In effetti sembra l’uovo di Colombo: la zona di riferimento è sufficientemente ampia da esaudire le aspettative di tanti produttori, esiste già il precedente del Langhe Nebbiolo che sta regalando ampie soddisfazioni alla destra e alla sinistra del Tanaro, il nome Langhe ha dimostrato di essere un riferimento bello ed evocativo, in grado di suscitare consensi in un mercato sempre più globale.
Ma a mio avviso c’è un limite: a forza di aumentare le tipologie in questa denominazione il pericolo è di inflazionare la soluzione Langhe, penalizzando anche quelle che oggi danno significative gratificazioni ai produttori.

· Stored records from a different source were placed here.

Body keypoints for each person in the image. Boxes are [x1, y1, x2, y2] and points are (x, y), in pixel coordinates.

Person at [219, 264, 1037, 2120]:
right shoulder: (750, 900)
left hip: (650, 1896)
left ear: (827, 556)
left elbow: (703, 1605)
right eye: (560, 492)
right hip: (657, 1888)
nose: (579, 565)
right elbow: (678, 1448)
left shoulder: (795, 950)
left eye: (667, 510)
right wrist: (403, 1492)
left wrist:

Ho provato a immaginare una differente soluzione al problema e ho capito che una strada percorribile potrebbe essere quella di lavorare sulle due tipologie spumante già oggi presenti nella Doc Nebbiolo d’Alba, adattandole alle reali esigenze del territorio e dei produttori dei vari spumanti da Nebbiolo.
In concreto si tratterebbe di allargare la zona di origine delle uve solo per queste tipologie, per esempio alle zone del Barolo e Barbaresco o magari anche oltre, tenendo a mente i territori tra Langa e Roero dove esistono esperienze significative di Nebbiolo spumante.

Questo consentirebbe di lavorare su una denominazione che esiste già e che ha una forte valenza tradizionale visto che è stata riconosciuta anche come spumante addirittura nel 1970. Inoltre, questa denominazione ne verrebbe potenziata e rivalorizzata, considerato che recentemente ha subito la forte concorrenza, nella tipologia del vino tranquillo, del Langhe Nebbiolo.

E questo permetterebbe di evitare polverizzazioni e sovrapposizioni, che sarebbero originate da un potenziamento della Doc Langhe, perché il Nebbiolo d’Alba spumante continuerebbe comunque il suo cammino. I dettagli operativi dell’operazione non sono di mia competenza, ma spettano ai produttori e ai loro organismi istituzionali. Il mio intento è solo di avanzare un’idea affinché il settore la possa valutare con attenzione.

Tecnicamente la soluzione è praticabile. Concretamente chissà. Preferisco pensare che non ci si fermi sempre alle soluzioni più scontate.